Luce Spectral Ranking

Luce Spectral Ranking is an approach for learning the parameters of a Plackett-Luce model by leveraging properties of random walks. It's fast, scales well, and has great error rates compared to ground truths, outperforming most bradley-terry models and logistic regression variants.

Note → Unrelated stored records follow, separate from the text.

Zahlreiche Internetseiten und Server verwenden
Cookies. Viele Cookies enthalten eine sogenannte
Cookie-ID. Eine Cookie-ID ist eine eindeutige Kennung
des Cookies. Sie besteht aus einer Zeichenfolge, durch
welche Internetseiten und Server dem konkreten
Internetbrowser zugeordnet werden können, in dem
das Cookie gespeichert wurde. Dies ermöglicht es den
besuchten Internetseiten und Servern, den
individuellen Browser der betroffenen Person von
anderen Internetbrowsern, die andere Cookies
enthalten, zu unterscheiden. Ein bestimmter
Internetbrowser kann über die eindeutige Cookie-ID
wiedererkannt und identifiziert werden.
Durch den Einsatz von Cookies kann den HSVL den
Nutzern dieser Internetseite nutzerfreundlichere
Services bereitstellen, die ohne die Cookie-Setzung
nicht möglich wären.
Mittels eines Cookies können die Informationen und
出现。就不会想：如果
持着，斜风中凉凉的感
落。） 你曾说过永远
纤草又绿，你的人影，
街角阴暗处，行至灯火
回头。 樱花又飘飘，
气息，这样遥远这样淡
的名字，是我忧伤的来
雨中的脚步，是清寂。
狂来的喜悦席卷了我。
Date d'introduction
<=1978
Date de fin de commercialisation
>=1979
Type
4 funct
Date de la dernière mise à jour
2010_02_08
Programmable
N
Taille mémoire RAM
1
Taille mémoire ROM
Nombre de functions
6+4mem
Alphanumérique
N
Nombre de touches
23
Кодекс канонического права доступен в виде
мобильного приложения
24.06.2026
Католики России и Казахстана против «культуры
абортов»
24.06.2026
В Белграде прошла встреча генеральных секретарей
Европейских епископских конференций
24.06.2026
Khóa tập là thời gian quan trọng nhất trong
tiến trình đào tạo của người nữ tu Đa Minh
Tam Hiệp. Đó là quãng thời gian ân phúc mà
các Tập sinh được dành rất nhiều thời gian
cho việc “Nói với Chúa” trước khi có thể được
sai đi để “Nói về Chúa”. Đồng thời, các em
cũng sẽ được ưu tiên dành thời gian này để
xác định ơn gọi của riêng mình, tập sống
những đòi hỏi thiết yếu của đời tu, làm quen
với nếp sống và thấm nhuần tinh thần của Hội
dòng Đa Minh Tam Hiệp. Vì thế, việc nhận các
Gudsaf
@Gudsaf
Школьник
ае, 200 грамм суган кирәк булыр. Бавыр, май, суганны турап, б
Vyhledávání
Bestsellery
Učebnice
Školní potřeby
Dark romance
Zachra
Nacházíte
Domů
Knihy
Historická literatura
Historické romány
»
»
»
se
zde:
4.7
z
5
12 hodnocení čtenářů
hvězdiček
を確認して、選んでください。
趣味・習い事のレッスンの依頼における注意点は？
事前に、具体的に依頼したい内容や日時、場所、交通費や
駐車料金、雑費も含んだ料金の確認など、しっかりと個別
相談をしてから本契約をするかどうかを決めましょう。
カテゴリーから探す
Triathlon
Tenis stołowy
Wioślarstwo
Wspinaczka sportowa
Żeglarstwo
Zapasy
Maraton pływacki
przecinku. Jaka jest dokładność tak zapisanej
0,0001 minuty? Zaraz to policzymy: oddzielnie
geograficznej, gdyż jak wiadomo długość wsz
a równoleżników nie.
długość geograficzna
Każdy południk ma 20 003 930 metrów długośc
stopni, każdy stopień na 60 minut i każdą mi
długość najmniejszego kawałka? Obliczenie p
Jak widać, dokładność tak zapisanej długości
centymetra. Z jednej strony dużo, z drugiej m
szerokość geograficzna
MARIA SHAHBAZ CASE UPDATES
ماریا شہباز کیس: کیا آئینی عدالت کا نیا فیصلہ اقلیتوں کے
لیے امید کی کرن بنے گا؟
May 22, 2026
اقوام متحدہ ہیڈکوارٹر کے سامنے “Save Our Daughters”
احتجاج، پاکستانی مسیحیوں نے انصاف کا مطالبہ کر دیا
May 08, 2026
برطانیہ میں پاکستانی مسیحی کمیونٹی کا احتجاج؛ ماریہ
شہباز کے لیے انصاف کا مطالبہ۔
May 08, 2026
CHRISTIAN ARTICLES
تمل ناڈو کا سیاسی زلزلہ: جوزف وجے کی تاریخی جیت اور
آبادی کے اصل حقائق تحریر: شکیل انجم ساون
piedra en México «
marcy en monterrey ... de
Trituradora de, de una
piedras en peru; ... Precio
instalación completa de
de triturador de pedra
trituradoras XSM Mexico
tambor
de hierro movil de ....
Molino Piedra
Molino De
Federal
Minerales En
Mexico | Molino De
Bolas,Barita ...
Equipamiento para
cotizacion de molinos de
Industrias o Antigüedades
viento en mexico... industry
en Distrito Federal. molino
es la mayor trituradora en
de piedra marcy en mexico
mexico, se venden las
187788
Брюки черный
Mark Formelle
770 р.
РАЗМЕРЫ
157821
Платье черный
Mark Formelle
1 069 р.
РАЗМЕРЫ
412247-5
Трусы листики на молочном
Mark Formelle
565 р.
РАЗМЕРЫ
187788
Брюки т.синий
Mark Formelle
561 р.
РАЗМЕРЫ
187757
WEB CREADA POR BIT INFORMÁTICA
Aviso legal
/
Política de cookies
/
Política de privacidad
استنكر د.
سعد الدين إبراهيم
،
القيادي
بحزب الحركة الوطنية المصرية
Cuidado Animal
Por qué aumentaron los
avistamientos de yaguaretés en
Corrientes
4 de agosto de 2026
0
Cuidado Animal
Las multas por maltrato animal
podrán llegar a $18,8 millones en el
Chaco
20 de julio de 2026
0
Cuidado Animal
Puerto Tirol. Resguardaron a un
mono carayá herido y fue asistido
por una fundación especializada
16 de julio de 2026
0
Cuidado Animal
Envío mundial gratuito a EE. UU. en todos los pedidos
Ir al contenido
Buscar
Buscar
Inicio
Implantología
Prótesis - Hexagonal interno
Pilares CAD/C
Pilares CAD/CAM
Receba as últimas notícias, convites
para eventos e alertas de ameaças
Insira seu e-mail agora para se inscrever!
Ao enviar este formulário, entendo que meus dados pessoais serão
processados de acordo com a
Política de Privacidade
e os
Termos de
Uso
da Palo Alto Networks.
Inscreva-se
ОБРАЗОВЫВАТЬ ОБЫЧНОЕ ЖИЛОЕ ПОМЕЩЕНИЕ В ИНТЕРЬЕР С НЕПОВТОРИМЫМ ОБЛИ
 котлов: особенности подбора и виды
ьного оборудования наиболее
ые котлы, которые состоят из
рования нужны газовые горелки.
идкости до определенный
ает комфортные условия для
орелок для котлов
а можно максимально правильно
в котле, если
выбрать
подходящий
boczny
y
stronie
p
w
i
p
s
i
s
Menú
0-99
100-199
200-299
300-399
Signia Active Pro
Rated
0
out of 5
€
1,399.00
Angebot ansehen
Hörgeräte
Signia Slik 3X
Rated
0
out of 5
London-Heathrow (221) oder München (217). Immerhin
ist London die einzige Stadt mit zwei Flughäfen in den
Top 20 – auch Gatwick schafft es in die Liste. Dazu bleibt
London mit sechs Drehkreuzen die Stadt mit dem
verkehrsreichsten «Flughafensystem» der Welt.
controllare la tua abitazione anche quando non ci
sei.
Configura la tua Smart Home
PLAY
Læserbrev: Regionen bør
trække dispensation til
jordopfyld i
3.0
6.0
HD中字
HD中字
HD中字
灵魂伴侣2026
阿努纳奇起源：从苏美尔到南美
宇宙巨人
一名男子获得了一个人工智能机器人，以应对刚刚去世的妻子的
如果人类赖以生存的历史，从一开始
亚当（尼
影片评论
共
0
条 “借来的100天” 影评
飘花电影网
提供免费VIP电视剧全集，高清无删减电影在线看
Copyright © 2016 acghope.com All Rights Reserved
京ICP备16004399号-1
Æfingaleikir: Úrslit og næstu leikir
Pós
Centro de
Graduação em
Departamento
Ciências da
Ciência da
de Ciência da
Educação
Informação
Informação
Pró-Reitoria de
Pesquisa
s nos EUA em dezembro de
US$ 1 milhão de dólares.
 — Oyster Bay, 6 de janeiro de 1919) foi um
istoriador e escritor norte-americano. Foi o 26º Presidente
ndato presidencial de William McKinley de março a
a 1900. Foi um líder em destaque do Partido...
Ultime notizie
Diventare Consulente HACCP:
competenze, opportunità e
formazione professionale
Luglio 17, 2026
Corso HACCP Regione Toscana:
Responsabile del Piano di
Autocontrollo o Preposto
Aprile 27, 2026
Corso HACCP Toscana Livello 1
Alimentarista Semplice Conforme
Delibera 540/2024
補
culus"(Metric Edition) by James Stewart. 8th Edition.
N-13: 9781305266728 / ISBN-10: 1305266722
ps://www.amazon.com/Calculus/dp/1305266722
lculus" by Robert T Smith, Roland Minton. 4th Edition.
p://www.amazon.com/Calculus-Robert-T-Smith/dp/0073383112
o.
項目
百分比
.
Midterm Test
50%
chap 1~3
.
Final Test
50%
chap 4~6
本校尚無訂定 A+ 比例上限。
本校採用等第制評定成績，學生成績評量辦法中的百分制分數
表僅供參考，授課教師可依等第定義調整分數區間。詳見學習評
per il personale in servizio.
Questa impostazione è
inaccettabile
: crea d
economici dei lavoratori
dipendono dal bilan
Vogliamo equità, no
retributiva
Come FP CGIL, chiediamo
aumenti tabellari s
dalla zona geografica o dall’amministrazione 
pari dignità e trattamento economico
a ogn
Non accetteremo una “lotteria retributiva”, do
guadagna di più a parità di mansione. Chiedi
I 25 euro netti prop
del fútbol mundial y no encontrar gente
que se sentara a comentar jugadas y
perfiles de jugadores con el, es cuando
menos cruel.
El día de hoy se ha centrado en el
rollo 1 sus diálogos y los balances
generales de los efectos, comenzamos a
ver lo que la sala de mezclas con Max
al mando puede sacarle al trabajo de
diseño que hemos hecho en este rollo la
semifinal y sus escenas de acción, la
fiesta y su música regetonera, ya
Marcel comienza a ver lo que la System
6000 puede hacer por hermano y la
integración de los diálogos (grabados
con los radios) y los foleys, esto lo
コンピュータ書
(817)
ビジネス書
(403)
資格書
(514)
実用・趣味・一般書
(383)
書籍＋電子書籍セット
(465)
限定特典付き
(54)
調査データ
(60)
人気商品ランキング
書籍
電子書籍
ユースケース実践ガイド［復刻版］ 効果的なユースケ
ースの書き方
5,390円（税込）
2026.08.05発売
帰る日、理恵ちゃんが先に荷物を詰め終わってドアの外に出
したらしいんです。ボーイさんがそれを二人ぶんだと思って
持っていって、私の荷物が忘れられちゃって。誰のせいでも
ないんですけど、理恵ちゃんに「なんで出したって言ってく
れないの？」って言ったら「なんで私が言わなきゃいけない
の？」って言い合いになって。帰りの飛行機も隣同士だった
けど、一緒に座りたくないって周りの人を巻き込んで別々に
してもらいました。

Because it requires the graph to be constructed in a particular way, and with additional bookkeeping, LSR uses the TournamentBuilder to construct the underlying representations.

Parameters

  1. passes - Maximum number of passes to run the algorithm. More passes, the lower the error.

Example

>>> tb = cloverleaf.TournamentBuilder()
>>> with open('prefs') as f:
...  for line in f:
...   winner, loser = line.strip().split()
...   tb.add_outcome(('n', winner), ('n', loser), 1)
...
>>> tournament = tb.build()
>>> lsr = cloverleaf.LSR(20)
>>> pl = lsr.learn(tournament)

Approximate Nearest Neighbors

A simple random projection based ANN method which can be consumed directly or in subsequent algorithms (e.g. Neighborhod Alignment)

Parameters

  1. embs - Embeddings to indext
  2. n_trees - Number of random projection trees to use. More trees increase accuracy at the expense of compute.
  3. max_nodes_per_leaf - Cloverleaf will keep splitting trees until each leaf node contains less than or equal to max_nodes_per_leaf.
  4. seed - Random seed to use for choosing hyperlanes.
>>> slpa = cloverleaf.SLPAEmbedder(k=5, threshold=0.1) # This isn't a particularly useful embedding for this application but serves as an example
>>> embs = slpa.learn(graph)
>>> ann = cloverleaf.EmbAnn(embs, 5, 10)
>>> ann.find(embs, cloverleaf.Query.node('user', '1'))

TODO

  1. Lots of documentation still needed
  2. Lots of tests still needed :)
  3. Build examples for each of the methods currently available
  4. Algos: Power Iteration based PageRank optimizer

References

  1. ZhuЃ, Xiaojin, and Zoubin GhahramaniЃн. "Learning from labeled and unlabeled data with label propagation." ProQuest Number: INFORMATION TO ALL USERS (2002).
  2. Xie, Jierui, Boleslaw K. Szymanski, and Xiaoming Liu. "Slpa: Uncovering overlapping communities in social networks via a speaker-listener interaction dynamic process." 2011 ieee 11th international conference on data mining workshops. IEEE, 2011.
  3. Goldberg, Andrew V., and Chris Harrelson. "Computing the shortest path: A search meets graph theory." SODA. Vol. 5. 2005.
  4. Jiang, Shan, et al. "Learning query and document relevance from a web-scale click graph." Proceedings of the 39th International ACM SIGIR conference on Research and Development in Information Retrieval. 2016.
  5. Garcia Duran, Alberto, and Mathias Niepert. "Learning graph representations with embedding propagation." Advances in neural information processing systems 30 (2017).
  6. Christoffel, Fabian, et al. "Blockbusters and wallflowers: Accurate, diverse, and scalable recommendations with random walks." Proceedings of the 9th ACM Conference on Recommender Systems. 2015.
  7. Eksombatchai, Chantat, et al. "Pixie: A system for recommending 3+ billion items to 200+ million users in real-time." Proceedings of the 2018 world wide web conference. 2018.
  8. Recht, Benjamin, et al. "Hogwild!: A lock-free approach to parallelizing stochastic gradient descent." Advances in neural information processing systems 24 (2011).
  9. Postăvaru, Ştefan, et al. "InstantEmbedding: Efficient local node representations." arXiv preprint arXiv:2010.06992 (2020).
  10. Maystre, Lucas, and Matthias Grossglauser. "Fast and accurate inference of Plackett–Luce models." Advances in neural information processing systems 28 (2015).